Surely an Administration that is so inept as to target Professor Tribe has completely lost touch with reality. But we really must resist, not succumb to the Administration's unconstitutional activities. We must remember Martin Niemöller's lament (in my updated form):
  • First they came for the enemy combatants, and I did not speak out -- because I was neither an enemy nor a combatant; 
  • Then they came for those seeking or providing abortions, and I did not speak out -- because I neither sought nor provided abortions; 
  • Then they came for the Muslims, and I did not speak out - because I was not a Muslim; 
  • Then they came for the gays and lesbians, and I did not speak out -- because I was neither a gay nor a lesbian; 
  • Then they came for the buyers and borrowers of books, and I did not speak out - because I neither bought nor borrowed a book; 
  • Then they came for the e-mailers and bloggers, and I did not speak out -- because I was neither an e-mailer nor a blogger
  • Then they came for the remaining non-Christians; and I did not speak out because I was not a non-Christian; 
  • Then they came for the non-Evangelicals, and I did not speak out -- because I was not a non-Evangelical; 
  • Then they came for me -- and there was no one left to speak out for me.
I hope this e-mail letter does not increase the New York Times' risk of being on a watch list.
Full Disclosure: In fact, I am a borrower and buyer of books, I am a blogger and an e-mailer, and I am a non-Evangelical Christian

Wednesday, January 11, 2006

Questions for Judge Alito

January 11th. 2006
Sent to but not published in the New York Times

Judge Alito, you said that your comment that the "constitution does not protect the right to an abortion" was made in the context of seeking a political job in the Reagan administration.
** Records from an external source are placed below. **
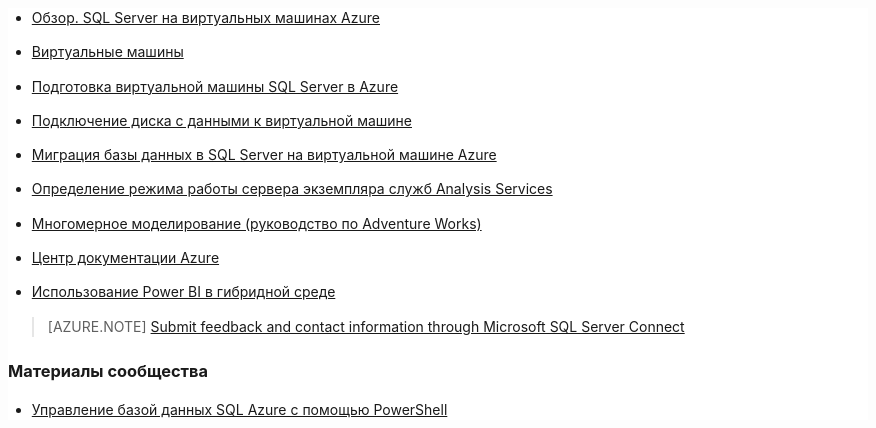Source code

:- [Обзор. SQL Server на виртуальных машинах Azure](virtual-machines-sql-server-infrastructure-services.md)

- [Виртуальные машины](http://azure.microsoft.com/documentation/services/virtual-machines/)

- [Подготовка виртуальной машины SQL Server в Azure](virtual-machines-provision-sql-server.md)

- [Подключение диска с данными к виртуальной машине](storage-windows-attach-disk.md)

- [Миграция базы данных в SQL Server на виртуальной машине Azure](virtual-machines-migrate-onpremises-database.md)

- [Определение режима работы сервера экземпляра служб Analysis Services](https://msdn.microsoft.com/library/gg471594.aspx)

- [Многомерное моделирование (руководство по Adventure Works)](https://technet.microsoft.com/library/ms170208.aspx)

- [Центр документации Azure](http://azure.microsoft.com/documentation/)

- [Использование Power BI в гибридной среде](https://msdn.microsoft.com/library/dn798994.aspx)

>[AZURE.NOTE] [Submit feedback and contact information through Microsoft SQL Server Connect](https://connect.microsoft.com/SQLServer/Feedback)

### Материалы сообщества

- [Управление базой данных SQL Azure с помощью PowerShell](http://blogs.msdn.com/b/windowsazure/archive/2013/02/07/windows-azure-sql-database-management-with-powershell.aspx)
With the implication that you were saying what your potential employer wanted to hear. You are now applying for a different job. Are you saying what you think we want to hear rather than what you believe?

Monday, January 2, 2006

Machete Budget

January 2nd. 2006
Sent to but not published in the New York Times

In his Jackson Square speech of September 115th 2005, President Bush said: "there's also some deep, persistent poverty in this region, as well. That poverty has roots in a history of racial discrimination, which cut off generations from the opportunity of America. We have a duty to confront this poverty with bold action. So let us restore all that we have cherished from yesterday, and let us rise above the legacy of inequality."
Just exactly how do the Budget proposals of the House and Senate (Bob Herbert, The Machete Budget, January 2nd 2006, A17) help us to rise above that legacy of inequality? The Budget goes in the opposite direction with its cuts in Medicare, Student Assistance, Support for Families, and delays in Social Security Assistance.
The President, if he is a man of his word rather than a man who merely says fine words, will veto any Budget that does not lead in the direction of poverty reduction.